Isso significa que o espaço deixa de ser apenas um canteiro central e passa a funcionar como um eixo de vida urbana.

Quanto mais gente usa, mais a cidade ganha

Existe ainda uma dimensão econômica e de segurança.

Os quiosques e espaços destinados aos comerciantes permitem que atividades econômicas também façam parte da dinâmica do parque. A presença de comércio, moradores, atletas, crianças, idosos e outros usuários cria uma diversidade de pessoas circulando pelo local em diferentes horários.

É a lógica da cidade ativa.

Espaços públicos utilizados tendem a estabelecer uma relação diferente com o entorno. As pessoas observam o que acontece, comerciantes acompanham o movimento e moradores passam a reconhecer aquele lugar como parte de sua rotina.

Isso não significa que a simples presença de pessoas resolva problemas de segurança. Iluminação, manutenção, desenho urbano e atuação do poder público continuam sendo fundamentais.

Mas uma cidade em que as pessoas ocupam seus espaços públicos é, em princípio, diferente de uma cidade onde esses espaços permanecem vazios.

O verdadeiro desafio começa depois da obra

É importante, porém, não confundir inauguração com urbanismo concluído.

Um parque não se torna bom apenas porque recebeu uma obra. A qualidade urbana precisa ser mantida ao longo do tempo.

Calçadas precisam continuar acessíveis, árvores precisam ser cuidadas, equipamentos precisam de manutenção, iluminação precisa funcionar, banheiros precisam ser preservados e os espaços precisam continuar seguros e convidativos.
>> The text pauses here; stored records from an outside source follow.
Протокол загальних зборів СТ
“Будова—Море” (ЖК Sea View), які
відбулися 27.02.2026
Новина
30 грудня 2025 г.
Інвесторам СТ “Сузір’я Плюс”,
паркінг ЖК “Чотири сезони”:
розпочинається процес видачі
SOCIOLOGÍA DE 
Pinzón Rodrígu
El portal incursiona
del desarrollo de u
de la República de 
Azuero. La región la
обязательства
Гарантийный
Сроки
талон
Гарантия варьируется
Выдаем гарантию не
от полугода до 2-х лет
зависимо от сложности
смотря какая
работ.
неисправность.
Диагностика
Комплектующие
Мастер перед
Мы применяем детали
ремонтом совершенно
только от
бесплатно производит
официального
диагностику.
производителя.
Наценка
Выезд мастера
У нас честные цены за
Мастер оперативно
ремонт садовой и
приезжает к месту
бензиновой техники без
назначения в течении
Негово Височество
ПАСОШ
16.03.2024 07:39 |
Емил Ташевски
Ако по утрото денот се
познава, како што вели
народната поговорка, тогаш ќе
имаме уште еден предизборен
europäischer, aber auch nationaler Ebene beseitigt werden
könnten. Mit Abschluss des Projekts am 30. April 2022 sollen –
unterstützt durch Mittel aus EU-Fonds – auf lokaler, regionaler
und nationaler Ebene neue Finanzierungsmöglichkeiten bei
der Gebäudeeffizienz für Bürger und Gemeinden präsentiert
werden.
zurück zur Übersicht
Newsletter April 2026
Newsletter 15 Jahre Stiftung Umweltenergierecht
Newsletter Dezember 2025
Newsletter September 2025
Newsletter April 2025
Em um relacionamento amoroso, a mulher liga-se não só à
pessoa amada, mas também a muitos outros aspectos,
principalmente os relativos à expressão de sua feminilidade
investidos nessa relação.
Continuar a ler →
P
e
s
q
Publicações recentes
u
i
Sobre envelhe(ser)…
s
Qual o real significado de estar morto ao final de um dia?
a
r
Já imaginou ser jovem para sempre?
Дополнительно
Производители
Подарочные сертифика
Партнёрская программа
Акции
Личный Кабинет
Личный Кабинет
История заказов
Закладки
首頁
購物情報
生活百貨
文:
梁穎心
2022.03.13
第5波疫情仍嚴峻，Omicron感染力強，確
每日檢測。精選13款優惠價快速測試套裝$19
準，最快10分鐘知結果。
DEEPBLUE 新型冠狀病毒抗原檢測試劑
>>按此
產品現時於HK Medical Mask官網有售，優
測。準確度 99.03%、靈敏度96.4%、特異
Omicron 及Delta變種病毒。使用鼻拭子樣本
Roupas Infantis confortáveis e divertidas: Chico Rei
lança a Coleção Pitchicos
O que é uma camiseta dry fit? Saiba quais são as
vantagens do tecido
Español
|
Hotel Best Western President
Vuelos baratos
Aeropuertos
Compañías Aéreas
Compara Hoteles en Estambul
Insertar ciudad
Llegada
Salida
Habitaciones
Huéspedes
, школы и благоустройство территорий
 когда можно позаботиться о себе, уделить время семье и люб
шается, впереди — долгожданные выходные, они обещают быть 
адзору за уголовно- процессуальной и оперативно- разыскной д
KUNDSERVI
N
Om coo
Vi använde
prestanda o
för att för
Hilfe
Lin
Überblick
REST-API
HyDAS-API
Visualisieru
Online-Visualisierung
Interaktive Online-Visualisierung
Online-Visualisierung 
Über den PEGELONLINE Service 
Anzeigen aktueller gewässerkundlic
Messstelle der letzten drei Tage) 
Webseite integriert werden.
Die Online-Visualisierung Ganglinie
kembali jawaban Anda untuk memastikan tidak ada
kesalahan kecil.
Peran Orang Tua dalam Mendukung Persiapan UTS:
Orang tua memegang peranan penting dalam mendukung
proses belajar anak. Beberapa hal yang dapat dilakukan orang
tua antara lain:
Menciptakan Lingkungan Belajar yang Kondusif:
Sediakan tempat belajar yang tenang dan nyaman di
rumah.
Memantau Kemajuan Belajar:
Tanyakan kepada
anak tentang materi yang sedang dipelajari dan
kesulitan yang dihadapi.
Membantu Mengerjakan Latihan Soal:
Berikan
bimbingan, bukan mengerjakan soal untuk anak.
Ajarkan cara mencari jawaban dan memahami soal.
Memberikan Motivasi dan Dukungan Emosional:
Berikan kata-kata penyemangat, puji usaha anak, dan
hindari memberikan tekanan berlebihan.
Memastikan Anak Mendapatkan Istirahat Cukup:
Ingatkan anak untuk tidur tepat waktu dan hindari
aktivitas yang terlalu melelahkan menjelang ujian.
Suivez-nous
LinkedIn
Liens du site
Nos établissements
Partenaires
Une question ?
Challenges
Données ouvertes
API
Esse talvez seja o maior teste do Parque 25.

A obra cria a possibilidade. A população dará sentido ao espaço por meio do uso cotidiano. E o poder público precisará garantir que a qualidade não desapareça com o passar dos anos.

A história de Maria Lucinda mostra o que pode acontecer quando uma área que já fazia parte da paisagem do bairro passa a oferecer mais condições para a convivência.

Ela não precisou descobrir uma nova cidade.

A cidade foi qualificada perto dela.

E talvez esse seja um dos maiores objetivos que uma política urbana pode alcançar: não apenas construir novos lugares, mas melhorar os lugares que já fazem parte da vida das pessoas.

Porque uma cidade não é feita somente de grandes obras, viadutos e avenidas. Ela também é construída nos caminhos que fazemos todos os dias, nas praças onde encontramos amigos, nas árvores sob as quais descansamos e nos espaços onde simplesmente podemos estar.

Quando esses lugares são cuidados, acessíveis e convidativos, o morador deixa de enxergar o espaço público apenas como cenário.

Ele passa a reconhecê-lo como parte da própria cidade.